En réalité, la chute des ventes de livres en sciences humaines et sociales reste un phénomène très relatif. Elle masque un phénomène plus profond : les grands paradigmes intellectuels sont en train de changer. Les « maîtres à penser » qui ont enchanté la décennie 1970 ont presque tous disparu : Jean-Paul Sartre, Jean Piaget (1980), Jacques Lacan (1983), Michel Foucault (1984), Fernand Braudel (1986)… Chacun voit ce qui est en train de disparaître, la figure de l’intellectuel engagé et le triumvirat structuralisme-marxisme-psychanalyse, sans bien voir ce qui peut y succéder.
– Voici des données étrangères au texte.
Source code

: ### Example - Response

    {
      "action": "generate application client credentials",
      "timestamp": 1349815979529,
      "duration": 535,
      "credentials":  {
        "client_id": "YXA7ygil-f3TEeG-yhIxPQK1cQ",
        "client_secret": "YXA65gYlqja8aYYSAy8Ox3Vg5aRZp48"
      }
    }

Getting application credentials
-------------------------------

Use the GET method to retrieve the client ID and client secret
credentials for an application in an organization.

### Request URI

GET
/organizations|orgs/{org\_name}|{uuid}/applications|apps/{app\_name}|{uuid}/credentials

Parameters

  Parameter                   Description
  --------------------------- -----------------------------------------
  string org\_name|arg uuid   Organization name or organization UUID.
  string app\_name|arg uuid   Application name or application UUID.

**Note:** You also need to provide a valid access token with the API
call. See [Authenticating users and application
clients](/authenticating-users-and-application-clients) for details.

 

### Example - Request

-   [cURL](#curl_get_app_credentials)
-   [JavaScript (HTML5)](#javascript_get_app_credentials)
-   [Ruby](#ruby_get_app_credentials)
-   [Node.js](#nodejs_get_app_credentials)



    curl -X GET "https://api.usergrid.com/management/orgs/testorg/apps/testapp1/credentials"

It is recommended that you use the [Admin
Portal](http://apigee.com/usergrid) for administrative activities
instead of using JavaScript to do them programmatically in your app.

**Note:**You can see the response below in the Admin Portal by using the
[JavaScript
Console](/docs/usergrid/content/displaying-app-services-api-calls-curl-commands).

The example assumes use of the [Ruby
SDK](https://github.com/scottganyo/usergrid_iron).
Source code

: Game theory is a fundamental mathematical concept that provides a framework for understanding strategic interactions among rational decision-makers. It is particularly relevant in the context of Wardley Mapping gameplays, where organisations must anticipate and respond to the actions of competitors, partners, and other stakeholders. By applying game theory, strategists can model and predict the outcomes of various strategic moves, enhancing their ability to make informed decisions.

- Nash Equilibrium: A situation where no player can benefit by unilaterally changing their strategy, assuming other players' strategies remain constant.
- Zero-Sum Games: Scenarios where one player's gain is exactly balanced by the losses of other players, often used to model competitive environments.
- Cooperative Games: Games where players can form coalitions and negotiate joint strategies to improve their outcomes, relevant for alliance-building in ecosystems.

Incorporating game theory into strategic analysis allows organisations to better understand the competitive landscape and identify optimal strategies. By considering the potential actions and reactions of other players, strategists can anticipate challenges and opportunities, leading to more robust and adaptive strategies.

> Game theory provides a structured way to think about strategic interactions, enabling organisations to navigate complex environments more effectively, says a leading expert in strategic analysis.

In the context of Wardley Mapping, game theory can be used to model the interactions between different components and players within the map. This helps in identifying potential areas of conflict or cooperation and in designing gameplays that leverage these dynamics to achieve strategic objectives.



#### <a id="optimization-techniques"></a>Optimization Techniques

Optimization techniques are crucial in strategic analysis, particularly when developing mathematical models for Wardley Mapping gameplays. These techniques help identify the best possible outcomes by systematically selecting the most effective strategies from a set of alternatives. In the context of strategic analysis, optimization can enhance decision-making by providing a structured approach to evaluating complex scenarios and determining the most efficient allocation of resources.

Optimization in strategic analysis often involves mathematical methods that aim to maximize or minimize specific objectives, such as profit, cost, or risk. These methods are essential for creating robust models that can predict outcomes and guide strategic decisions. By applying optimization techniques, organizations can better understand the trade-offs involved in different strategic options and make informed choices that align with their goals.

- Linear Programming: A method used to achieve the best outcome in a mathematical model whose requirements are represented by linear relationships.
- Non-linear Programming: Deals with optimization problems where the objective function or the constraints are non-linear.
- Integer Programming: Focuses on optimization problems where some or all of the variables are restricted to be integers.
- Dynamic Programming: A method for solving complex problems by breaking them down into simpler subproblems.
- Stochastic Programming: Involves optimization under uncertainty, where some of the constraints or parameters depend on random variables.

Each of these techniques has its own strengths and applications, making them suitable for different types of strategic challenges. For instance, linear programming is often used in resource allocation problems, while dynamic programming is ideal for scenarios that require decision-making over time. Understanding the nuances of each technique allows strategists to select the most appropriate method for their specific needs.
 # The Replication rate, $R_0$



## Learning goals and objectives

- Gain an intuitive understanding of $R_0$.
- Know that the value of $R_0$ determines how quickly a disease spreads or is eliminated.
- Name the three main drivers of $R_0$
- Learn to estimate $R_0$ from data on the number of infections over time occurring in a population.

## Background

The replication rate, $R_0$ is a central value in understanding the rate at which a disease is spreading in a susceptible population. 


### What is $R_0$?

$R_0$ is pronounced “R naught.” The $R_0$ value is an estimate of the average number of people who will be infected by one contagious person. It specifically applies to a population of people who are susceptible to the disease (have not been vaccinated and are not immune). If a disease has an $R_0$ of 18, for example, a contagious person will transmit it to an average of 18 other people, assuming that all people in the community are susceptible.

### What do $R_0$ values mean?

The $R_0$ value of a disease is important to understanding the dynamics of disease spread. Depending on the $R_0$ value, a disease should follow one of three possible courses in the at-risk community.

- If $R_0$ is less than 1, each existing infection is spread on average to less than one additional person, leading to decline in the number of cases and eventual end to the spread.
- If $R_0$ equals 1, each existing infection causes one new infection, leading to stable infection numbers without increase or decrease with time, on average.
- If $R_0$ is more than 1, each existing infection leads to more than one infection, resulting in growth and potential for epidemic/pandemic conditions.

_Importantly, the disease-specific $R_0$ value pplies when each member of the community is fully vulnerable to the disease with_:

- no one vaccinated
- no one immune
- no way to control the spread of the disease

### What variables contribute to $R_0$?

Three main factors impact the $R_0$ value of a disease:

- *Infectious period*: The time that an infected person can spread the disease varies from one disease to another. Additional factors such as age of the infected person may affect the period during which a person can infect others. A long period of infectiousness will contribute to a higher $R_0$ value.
À Auxerre, J.-F. Dortier est conscient que les sciences humaines traversent une zone de turbulence. Lui-même a évolué au cours de cette décennie 1980. Il ne croit plus en l’existence d’une théorie suprême qui permettrait d’embrasser la totalité du réel. La lecture des Mémoires de Raymond Aron (1983) a joué un rôle de détonateur : « Je l’avais lu pour le démonter, et c’est lui qui m’a démonté. Ce fut un vrai choc de lecture. Le pluralisme explicatif défendu par Aron m’a convaincu. Toute théorie ultime du monde et de l’homme m’a désormais semblé vaine. » J.-F. Dortier établit un parallèle avec les textes d’Edgar Morin sur la complexité, autre grande révélation intellectuelle. Au moment où il s’apprête à transformer son bulletin en un véritable mensuel, il a deux convictions à défendre sur la scène nationale. D’une part, le temps des grands récits est révolu ; il faut désormais croiser les approches et articuler entre eux les savoirs spécialisés. D’autre part, la pensée ayant horreur du vide, d’autres modèles, d’autres références, d’autres générations de penseurs vont bientôt succéder aux anciens. Bref, une nouvelle époque est en train de s’ouvrir.